§ Selected passage:

:::::

Moscow - Nothing would change significantly. You forget that weather impacts BOTH players. NEW!!!
[Ret: I 'Specifically mentioned Oil freezing up in German Tanks because as far as I know... the Russians had already been dealing with these temperatures for a very long time... and had lubricants that would still function effectively in very cold temperatures... such as the Oil not freezing in their Tanks!.] [Luck was not a deciding factor in this particular case!.]
IMHO true 'what-if' events are these where it's a stupid accident, luck or a slight time advantage made the difference:

as for what-ifs:
1941 - 2nd Pz Gruppe moves onto Moscow and skips Kiev. Probably, will get a powerful blow into its southern flank from Kirponos
1942 - No Kharkov disaster = No Blau (or different) = a totally different Stalingrad (if any)
etc etc - how do you plan for these? As any of them shift the game totally into a Wonderland
You have mentioned quite a list of 'What-If's", those 'what-ifs'... would definitely have made some impact on the furtherance of events.

"how do you plan for these? As any of them shift the game totally into a Wonderland"… True!...True!... you can't 'plan for these'... there are too-many 'Permutations and Combinations' of outcomes that would make the Game an 'Insane Asylum'.

:::::

§ Dataset excerpts:
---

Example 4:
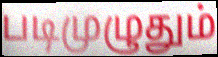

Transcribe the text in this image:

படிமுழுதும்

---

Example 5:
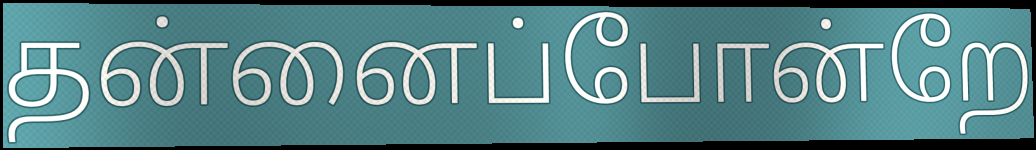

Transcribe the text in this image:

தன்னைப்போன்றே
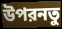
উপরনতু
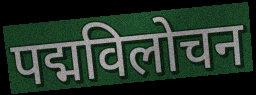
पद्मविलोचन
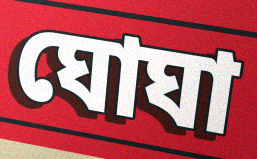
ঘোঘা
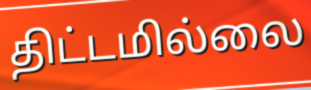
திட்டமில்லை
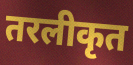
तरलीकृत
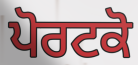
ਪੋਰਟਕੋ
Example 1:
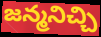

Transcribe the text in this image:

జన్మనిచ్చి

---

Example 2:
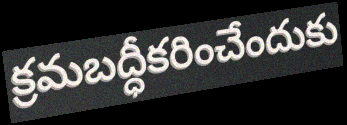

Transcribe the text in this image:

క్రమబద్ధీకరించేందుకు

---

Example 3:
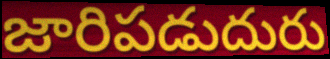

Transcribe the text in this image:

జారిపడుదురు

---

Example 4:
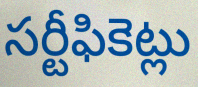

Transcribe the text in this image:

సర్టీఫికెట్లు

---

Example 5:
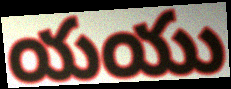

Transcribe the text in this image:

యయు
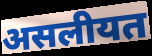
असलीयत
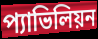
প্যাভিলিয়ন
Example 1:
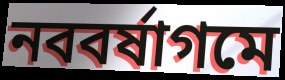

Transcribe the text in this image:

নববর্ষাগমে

:::::

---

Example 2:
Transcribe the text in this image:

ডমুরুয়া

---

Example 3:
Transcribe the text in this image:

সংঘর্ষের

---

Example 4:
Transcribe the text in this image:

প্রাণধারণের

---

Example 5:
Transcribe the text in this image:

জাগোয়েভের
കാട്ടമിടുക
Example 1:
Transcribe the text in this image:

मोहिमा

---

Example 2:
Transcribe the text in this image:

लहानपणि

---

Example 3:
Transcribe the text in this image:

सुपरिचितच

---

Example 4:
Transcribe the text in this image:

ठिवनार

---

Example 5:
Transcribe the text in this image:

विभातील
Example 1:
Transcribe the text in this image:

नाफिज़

:::::

§ What to do:
1. In the forum exchange on Moscow, what did the Russians have that let their tanks keep working in very cold temperatures?
2. Print everything in the forum exchange on Moscow from "Moscow - Nothing" down to "Stalingrad (if any)".

§ Solution set:
1. Lubricants that still functioned effectively in very cold temperatures, so the oil in their tanks did not freeze.

2.
Moscow - Nothing would change significantly. You forget that weather impacts BOTH players. NEW!!!
[Ret: I 'Specifically mentioned Oil freezing up in German Tanks because as far as I know... the Russians had already been dealing with these temperatures for a very long time... and had lubricants that would still function effectively in very cold temperatures... such as the Oil not freezing in their Tanks!.] [Luck was not a deciding factor in this particular case!.]
IMHO true 'what-if' events are these where it's a stupid accident, luck or a slight time advantage made the difference:

as for what-ifs:
1941 - 2nd Pz Gruppe moves onto Moscow and skips Kiev. Probably, will get a powerful blow into its southern flank from Kirponos
1942 - No Kharkov disaster = No Blau (or different) = a totally different Stalingrad (if any)